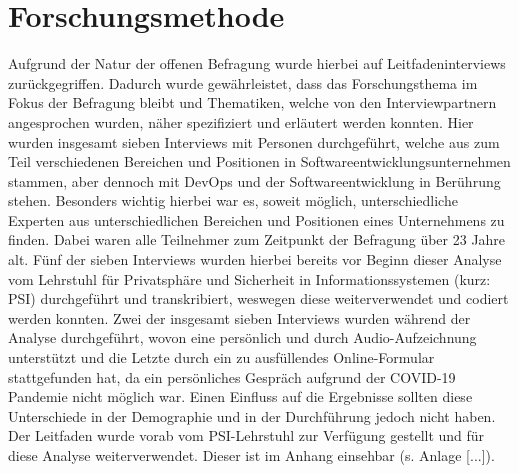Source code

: \chapter{Forschungsmethode} %
\label{Research} %

Aufgrund der Natur der offenen Befragung wurde hierbei auf Leitfadeninterviews zurückgegriffen. Dadurch wurde gewährleistet, dass das Forschungsthema im Fokus der Befragung bleibt und Thematiken, welche von 
den Interviewpartnern angesprochen wurden, näher spezifiziert und erläutert werden konnten. Hier wurden insgesamt sieben Interviews mit Personen durchgeführt, welche aus zum Teil verschiedenen Bereichen und
Positionen in Softwareentwicklungsunternehmen stammen, aber dennoch mit DevOps und der Softwareentwicklung in Berührung stehen. \newline \newline
Besonders wichtig hierbei war es, soweit möglich, unterschiedliche Experten aus unterschiedlichen Bereichen und Positionen eines Unternehmens zu finden. Dabei waren alle Teilnehmer zum Zeitpunkt der Befragung 
über 23 Jahre alt. Fünf der sieben Interviews wurden hierbei bereits vor Beginn dieser Analyse vom Lehrstuhl für Privatsphäre und Sicherheit in Informationssystemen (kurz: PSI) durchgeführt und transkribiert, 
weswegen diese weiterverwendet und codiert werden konnten. Zwei der insgesamt sieben Interviews wurden während der Analyse durchgeführt, wovon eine persönlich und durch Audio-Aufzeichnung unterstützt und die 
Letzte durch ein zu ausfüllendes Online-Formular stattgefunden hat, da ein persönliches Gespräch aufgrund der COVID-19 Pandemie nicht möglich war. Einen Einfluss auf die Ergebnisse sollten diese Unterschiede 
in der Demographie und in der Durchführung jedoch nicht haben. \newline Der Leitfaden wurde vorab vom PSI-Lehrstuhl zur Verfügung gestellt und für diese Analyse weiterverwendet. Dieser ist im Anhang einsehbar 
(s. Anlage [...]).

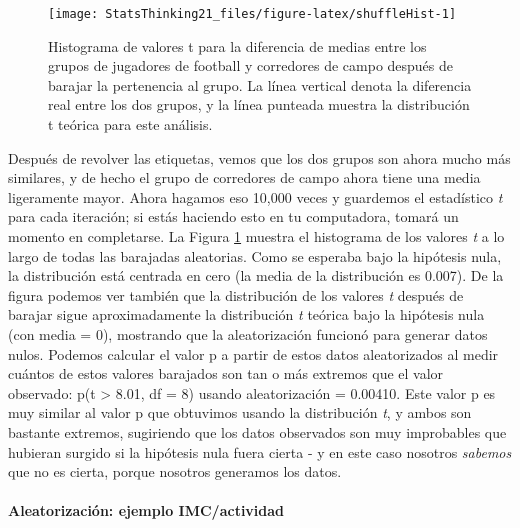 \documentclass[
  12pt,
]{book}
\begin{document}
\begin{figure}
\texttt{[image: StatsThinking21\_files/figure-latex/shuffleHist-1]} \caption{Histograma de valores t para la diferencia de medias entre los grupos de jugadores de football y corredores de campo después de barajar la pertenencia al grupo. La línea vertical denota la diferencia real entre los dos grupos, y la línea punteada muestra la distribución t teórica para este análisis.}\label{fig:shuffleHist}
\end{figure}

Después de revolver las etiquetas, vemos que los dos grupos son ahora mucho más similares, y de hecho el grupo de corredores de campo ahora tiene una media ligeramente mayor. Ahora hagamos eso 10,000 veces y guardemos el estadístico \emph{t} para cada iteración; si estás haciendo esto en tu computadora, tomará un momento en completarse. La Figura \ref{fig:shuffleHist} muestra el histograma de los valores \emph{t} a lo largo de todas las barajadas aleatorias. Como se esperaba bajo la hipótesis nula, la distribución está centrada en cero (la media de la distribución es 0.007). De la figura podemos ver también que la distribución de los valores \emph{t} después de barajar sigue aproximadamente la distribución \emph{t} teórica bajo la hipótesis nula (con media = 0), mostrando que la aleatorización funcionó para generar datos nulos. Podemos calcular el valor p a partir de estos datos aleatorizados al medir cuántos de estos valores barajados son tan o más extremos que el valor observado: p(t \textgreater{} 8.01, df = 8) usando aleatorización = 0.00410. Este valor p es muy similar al valor p que obtuvimos usando la distribución \emph{t}, y ambos son bastante extremos, sugiriendo que los datos observados son muy improbables que hubieran surgido si la hipótesis nula fuera cierta - y en este caso nosotros \emph{sabemos} que no es cierta, porque nosotros generamos los datos.

\hypertarget{aleatorizaciuxf3n-ejemplo-imcactividad}{%
\paragraph{Aleatorización: ejemplo IMC/actividad}\label{aleatorizaciuxf3n-ejemplo-imcactividad}}
\end{document}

TO DO
Every line of the listing is to be repeated exactly, and the pictures are to be dropped.

RESPONSE BOX
Source code

: \chapter{Forschungsmethode} %
\label{Research} %

Aufgrund der Natur der offenen Befragung wurde hierbei auf Leitfadeninterviews zurückgegriffen. Dadurch wurde gewährleistet, dass das Forschungsthema im Fokus der Befragung bleibt und Thematiken, welche von 
den Interviewpartnern angesprochen wurden, näher spezifiziert und erläutert werden konnten. Hier wurden insgesamt sieben Interviews mit Personen durchgeführt, welche aus zum Teil verschiedenen Bereichen und
Positionen in Softwareentwicklungsunternehmen stammen, aber dennoch mit DevOps und der Softwareentwicklung in Berührung stehen. \newline \newline
Besonders wichtig hierbei war es, soweit möglich, unterschiedliche Experten aus unterschiedlichen Bereichen und Positionen eines Unternehmens zu finden. Dabei waren alle Teilnehmer zum Zeitpunkt der Befragung 
über 23 Jahre alt. Fünf der sieben Interviews wurden hierbei bereits vor Beginn dieser Analyse vom Lehrstuhl für Privatsphäre und Sicherheit in Informationssystemen (kurz: PSI) durchgeführt und transkribiert, 
weswegen diese weiterverwendet und codiert werden konnten. Zwei der insgesamt sieben Interviews wurden während der Analyse durchgeführt, wovon eine persönlich und durch Audio-Aufzeichnung unterstützt und die 
Letzte durch ein zu ausfüllendes Online-Formular stattgefunden hat, da ein persönliches Gespräch aufgrund der COVID-19 Pandemie nicht möglich war. Einen Einfluss auf die Ergebnisse sollten diese Unterschiede 
in der Demographie und in der Durchführung jedoch nicht haben. \newline Der Leitfaden wurde vorab vom PSI-Lehrstuhl zur Verfügung gestellt und für diese Analyse weiterverwendet. Dieser ist im Anhang einsehbar 
(s. Anlage [...]).

 \documentclass[
  12pt,
]{book}
\begin{document}
\begin{figure}
\texttt{[image: StatsThinking21\_files/figure-latex/shuffleHist-1]} \caption{Histograma de valores t para la diferencia de medias entre los grupos de jugadores de football y corredores de campo después de barajar la pertenencia al grupo. La línea vertical denota la diferencia real entre los dos grupos, y la línea punteada muestra la distribución t teórica para este análisis.}\label{fig:shuffleHist}
\end{figure}

Después de revolver las etiquetas, vemos que los dos grupos son ahora mucho más similares, y de hecho el grupo de corredores de campo ahora tiene una media ligeramente mayor. Ahora hagamos eso 10,000 veces y guardemos el estadístico \emph{t} para cada iteración; si estás haciendo esto en tu computadora, tomará un momento en completarse. La Figura \ref{fig:shuffleHist} muestra el histograma de los valores \emph{t} a lo largo de todas las barajadas aleatorias. Como se esperaba bajo la hipótesis nula, la distribución está centrada en cero (la media de la distribución es 0.007). De la figura podemos ver también que la distribución de los valores \emph{t} después de barajar sigue aproximadamente la distribución \emph{t} teórica bajo la hipótesis nula (con media = 0), mostrando que la aleatorización funcionó para generar datos nulos. Podemos calcular el valor p a partir de estos datos aleatorizados al medir cuántos de estos valores barajados son tan o más extremos que el valor observado: p(t \textgreater{} 8.01, df = 8) usando aleatorización = 0.00410. Este valor p es muy similar al valor p que obtuvimos usando la distribución \emph{t}, y ambos son bastante extremos, sugiriendo que los datos observados son muy improbables que hubieran surgido si la hipótesis nula fuera cierta - y en este caso nosotros \emph{sabemos} que no es cierta, porque nosotros generamos los datos.

\hypertarget{aleatorizaciuxf3n-ejemplo-imcactividad}{%
\paragraph{Aleatorización: ejemplo IMC/actividad}\label{aleatorizaciuxf3n-ejemplo-imcactividad}}
\end{document}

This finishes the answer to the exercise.